Interestingly, despite the reef being right on the doorstep of Cairns High School and its 1700 students, many have never visited it, or at best, rarely visit what is considered one of the seven wonders of the world.
“There’s not many students that actually engage with the reef very often,” she says.
“You might think that there are, but there’s not that many.”
While all students engage in some type of fieldwork when they’re out on the reef, for Rohan's Year 10 marine studies, an important part of their course assessment involves collecting data in the field.
She says it’s because of the cost involved, either for local people to own a boat capable of reaching the reef, or to pay to visit on a charter boat, and it’s why the Government subsidising has been such a welcome initiative for Queenslanders more broadly, and for local kids.
While her students don’t require transport to the docks, each receives a discount of roughly $40 off the price of the day, which for many is the difference between parents being able to afford the trip or not.
“So we’re only being refunded some of the actual reef trip, but it is substantial, it brings their trip down to under $100 for the day, and they get fed for that, they get all their equipment, they get a day out on the reef,” Rohan says.

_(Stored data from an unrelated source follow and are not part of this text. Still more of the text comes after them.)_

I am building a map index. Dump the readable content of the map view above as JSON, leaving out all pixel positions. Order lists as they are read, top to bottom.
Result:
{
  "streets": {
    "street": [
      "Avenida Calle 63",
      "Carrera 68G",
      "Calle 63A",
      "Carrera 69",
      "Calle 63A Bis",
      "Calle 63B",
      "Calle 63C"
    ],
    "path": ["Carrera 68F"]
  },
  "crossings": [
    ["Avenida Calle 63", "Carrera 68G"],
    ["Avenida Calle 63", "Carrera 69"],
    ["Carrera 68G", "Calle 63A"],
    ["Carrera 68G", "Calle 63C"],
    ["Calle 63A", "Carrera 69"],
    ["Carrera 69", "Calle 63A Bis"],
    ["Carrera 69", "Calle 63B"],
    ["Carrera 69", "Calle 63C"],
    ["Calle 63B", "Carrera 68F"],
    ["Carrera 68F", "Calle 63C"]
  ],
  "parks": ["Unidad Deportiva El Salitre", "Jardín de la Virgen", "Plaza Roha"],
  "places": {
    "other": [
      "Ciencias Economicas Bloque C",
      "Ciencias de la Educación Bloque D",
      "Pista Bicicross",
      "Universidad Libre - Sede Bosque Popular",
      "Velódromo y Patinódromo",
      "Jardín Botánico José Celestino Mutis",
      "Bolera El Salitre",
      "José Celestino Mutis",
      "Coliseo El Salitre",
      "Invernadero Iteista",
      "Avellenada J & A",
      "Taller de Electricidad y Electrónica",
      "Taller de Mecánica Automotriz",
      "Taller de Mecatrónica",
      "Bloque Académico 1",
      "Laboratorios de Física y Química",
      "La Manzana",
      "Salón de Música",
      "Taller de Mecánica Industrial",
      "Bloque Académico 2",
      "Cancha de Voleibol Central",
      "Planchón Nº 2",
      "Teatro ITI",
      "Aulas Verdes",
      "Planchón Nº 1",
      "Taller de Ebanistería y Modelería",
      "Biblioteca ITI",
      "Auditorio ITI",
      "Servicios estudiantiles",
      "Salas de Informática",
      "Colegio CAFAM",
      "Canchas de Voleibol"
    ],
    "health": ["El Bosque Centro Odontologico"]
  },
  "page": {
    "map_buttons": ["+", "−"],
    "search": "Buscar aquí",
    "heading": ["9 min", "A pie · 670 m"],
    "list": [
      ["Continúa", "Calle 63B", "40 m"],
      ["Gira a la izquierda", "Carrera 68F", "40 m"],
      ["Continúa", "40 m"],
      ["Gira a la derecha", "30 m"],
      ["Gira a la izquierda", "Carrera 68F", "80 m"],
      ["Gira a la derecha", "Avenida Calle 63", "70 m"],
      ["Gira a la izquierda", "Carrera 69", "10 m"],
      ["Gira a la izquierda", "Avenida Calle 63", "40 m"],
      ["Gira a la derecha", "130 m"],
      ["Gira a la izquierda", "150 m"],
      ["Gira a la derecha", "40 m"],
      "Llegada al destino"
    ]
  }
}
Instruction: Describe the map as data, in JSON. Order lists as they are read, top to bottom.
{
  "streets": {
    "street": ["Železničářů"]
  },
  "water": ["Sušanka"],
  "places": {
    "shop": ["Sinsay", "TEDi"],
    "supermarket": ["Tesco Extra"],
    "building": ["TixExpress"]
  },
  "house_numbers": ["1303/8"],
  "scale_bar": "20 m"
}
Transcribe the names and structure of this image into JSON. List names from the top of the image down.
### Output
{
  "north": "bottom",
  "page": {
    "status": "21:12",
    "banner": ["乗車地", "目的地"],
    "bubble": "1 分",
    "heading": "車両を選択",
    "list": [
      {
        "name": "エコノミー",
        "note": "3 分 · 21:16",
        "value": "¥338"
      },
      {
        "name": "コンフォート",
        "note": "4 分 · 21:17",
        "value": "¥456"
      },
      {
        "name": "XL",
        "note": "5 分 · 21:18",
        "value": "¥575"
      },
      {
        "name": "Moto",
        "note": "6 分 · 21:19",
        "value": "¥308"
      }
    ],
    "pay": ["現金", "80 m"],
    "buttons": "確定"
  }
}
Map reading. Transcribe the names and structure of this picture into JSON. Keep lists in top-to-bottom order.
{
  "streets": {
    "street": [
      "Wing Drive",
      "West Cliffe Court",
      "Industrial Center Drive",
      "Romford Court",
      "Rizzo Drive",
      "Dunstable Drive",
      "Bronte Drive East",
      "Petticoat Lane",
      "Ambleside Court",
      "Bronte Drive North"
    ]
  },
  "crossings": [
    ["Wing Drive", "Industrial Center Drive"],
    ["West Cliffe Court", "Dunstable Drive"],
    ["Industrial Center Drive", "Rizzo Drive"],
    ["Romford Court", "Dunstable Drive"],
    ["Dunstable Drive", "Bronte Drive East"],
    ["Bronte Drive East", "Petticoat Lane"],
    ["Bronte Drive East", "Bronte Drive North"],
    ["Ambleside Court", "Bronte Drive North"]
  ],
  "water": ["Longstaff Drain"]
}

Rohan says with coral reefs being under threat, it’s important that all kids get out and see the Great Barrier Reef, experience it, fall in love with it and then want to work towards protecting it.
Queensland Tourism Minister (and State Member for Cairns) Michael Healy agrees, and says the Great Barrier Reef Education Experience Program has been ‘a great success story for reef tourism operators, schools and students’.
“It’s an initiative I knew would be successful and it’s wonderful to celebrate this milestone of over 30,000 students participating in reef excursions,” he says.
“Every young Queenslander who witnesses firsthand the reef, the more they feel connected to it and want to help promote and protect it for future generations."
He says the program helped tourism operators diversify into a new market when COVID travel restrictions were hurting their businesses.
“It has also driven demand outside the traditional tourism high season with school groups travelling during school term,” Healy says.
“This has provided benefits not only to reef tourism operators, but also accommodation, transport and mainland tourism experiences.”